Moment of inertia tensors of non-polarized nucleons using a parton model

Neutron star formation is governed by the β-decay nuclear reaction that transforms protons and electrons to neutrons and neutrinos. This study describes a classical model that estimates the Gibbs free energy associated with this phenomenon from the equilibrium constant of the nuclear reaction (K). Previous work based on this idea had assumed a three quark model for the proton and neutron and calculated K by finding the moment of inertia of a rigid asymmetric top for each nucleon.
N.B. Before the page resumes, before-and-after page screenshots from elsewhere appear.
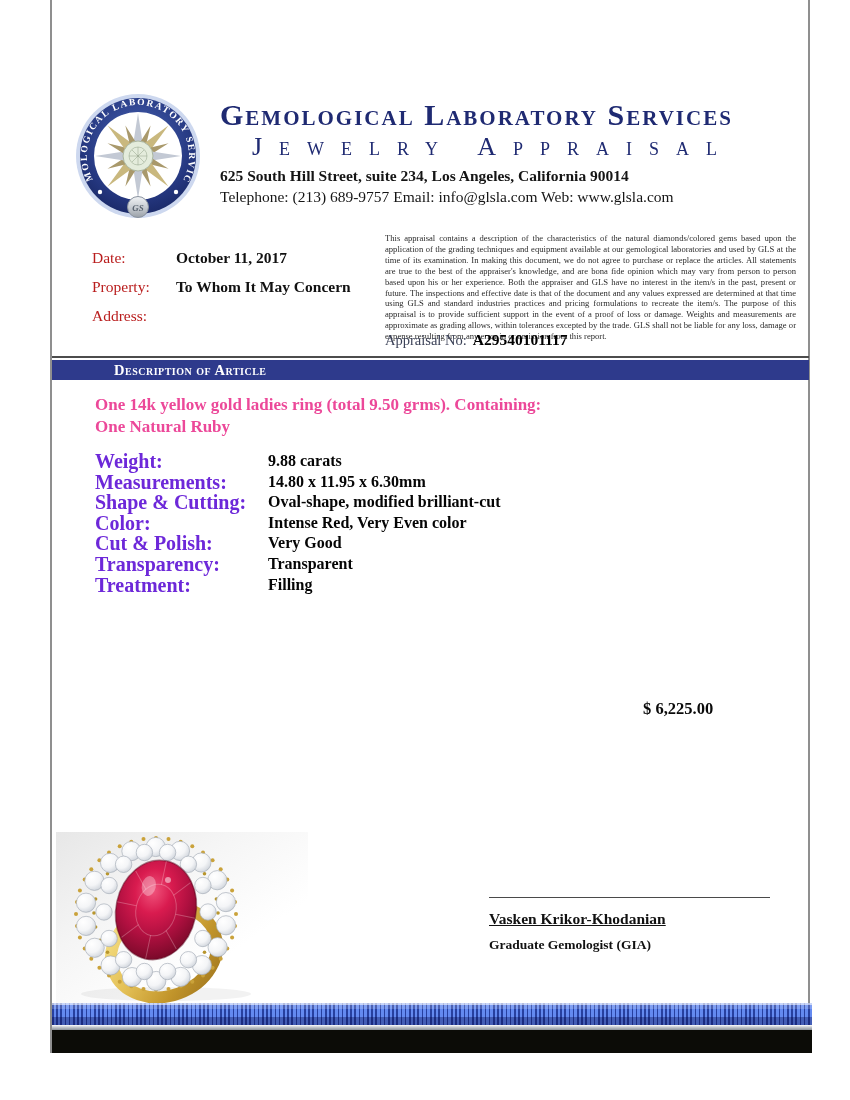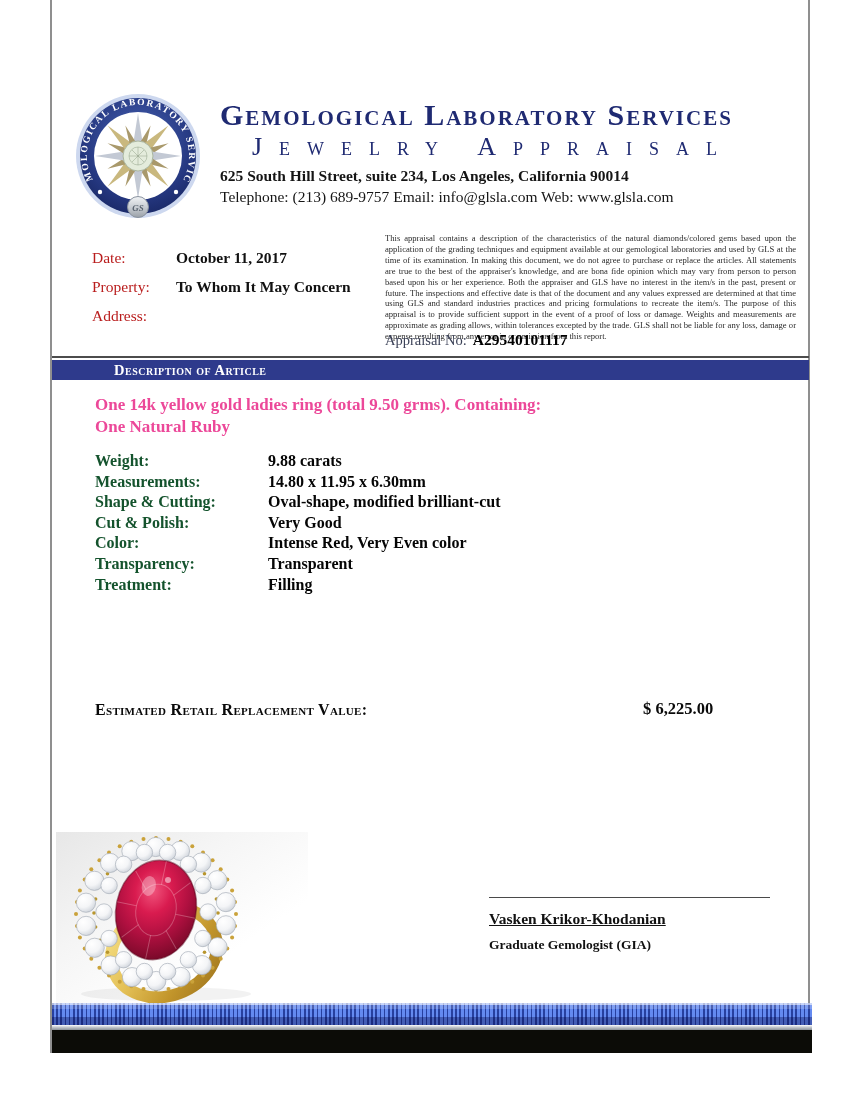--- a/index.html
+++ b/index.html
@@ -36,21 +36,21 @@
   .sep-line { position:absolute; left:52px; top:356px; width:757px; height:2px; background:#4c4c4c; }
   .desc-bar { position:absolute; left:52px; top:360px; width:757px; height:20px;
               background:#2e3a8c; color:#ffffff; font-variant:small-caps; font-weight:700;
               font-size:14.5px; line-height:20px; padding-left:62px; box-sizing:border-box;
               letter-spacing:0.5px; }
 
   
   .intro { position:absolute; left:95px; top:394px; font-size:17px; font-weight:700; line-height:22px; color:#ec4899; }
   .attrs { position:absolute; left:95px; top:451px; }
   .attr-row { display:flex; line-height:20.6px; }
-  .attr-label { width:173px; color:#14532d; font-weight:700; font-size:16px; }
+  .attr-label { width:173px; color:#6d28d9; font-weight:700; font-size:20px; }
   .attr-value { color:#050505; font-weight:700; font-size:16px; }
   .diamonds { position:absolute; left:95px; top:611px; font-weight:700; font-size:16.5px; line-height:22.5px; color:#0a0a0a; }
 
   .value-label { position:absolute; left:95px; top:701px; font-variant:small-caps; font-weight:700;
                  font-size:16px; letter-spacing:0.3px; color:#0a0a0a; }
   .value-amount { position:absolute; left:643px; top:699px; font-weight:700; font-size:16.5px; color:#0a0a0a; }
 
   
   .ring-photo { position:absolute; left:56px; top:832px; width:252px; height:172px; }
 
@@ -173,39 +173,38 @@
     </div>
     <div class="attr-row">
       <span class="attr-label">Measurements:</span>
       <span class="attr-value">14.80 x 11.95 x 6.30mm</span>
     </div>
     <div class="attr-row">
       <span class="attr-label">Shape &amp; Cutting:</span>
       <span class="attr-value">Oval-shape, modified brilliant-cut</span>
     </div>
     <div class="attr-row">
+      <span class="attr-label">Color:</span>
+      <span class="attr-value">Intense Red, Very Even color</span>
+    </div>
+    <div class="attr-row">
       <span class="attr-label">Cut &amp; Polish:</span>
       <span class="attr-value">Very Good</span>
     </div>
     <div class="attr-row">
-      <span class="attr-label">Color:</span>
-      <span class="attr-value">Intense Red, Very Even color</span>
-    </div>
-    <div class="attr-row">
       <span class="attr-label">Transparency:</span>
       <span class="attr-value">Transparent</span>
     </div>
     <div class="attr-row">
       <span class="attr-label">Treatment:</span>
       <span class="attr-value">Filling</span>
     </div>
   </div>
 
 
-  <div class="value-label">Estimated Retail Replacement Value:</div>
   <div class="value-amount">$ 6,225.00</div>
 
   <div class="ring-photo">
     <svg viewBox="0 0 252 172" width="252" height="172">
       <defs>
         <linearGradient id="bgG" x1="0" y1="0" x2="1" y2="1">
           <stop offset="0%" stop-color="#e7e7e7"></stop>
             <stop offset="35%" stop-color="#f5f5f5"></stop>
             <stop offset="70%" stop-color="#ffffff"></stop>
         </linearGradient>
We build on that method by creating a Jupyter Notebook-based model with the assumption that the proton and neutron’s charges and masses can be modeled as a set number of point-like partons, attributed to Feynman’s Parton Model. Their respective quarks were also considered to be made up of partons. Models were created using known overall mass and charge vs. attributing it to the particular up and down quarks. We used the charge distributions to generate three-dimensional data frames of random points for each nucleon. These were then assigned to a “shell” in the spherical probability distribution we created manually. Finally, we calculated the moment of inertia of each nucleon using the definition for a symmetric spherical body and found K from the ratio of the neutron to the proton. From K, we obtained the Gibbs free energy of the nuclear reaction and compared it to the known estimated energy of a supernova explosion during core collapse. Results were very close to the maximum recorded output in the literature: 10⁴⁶ J.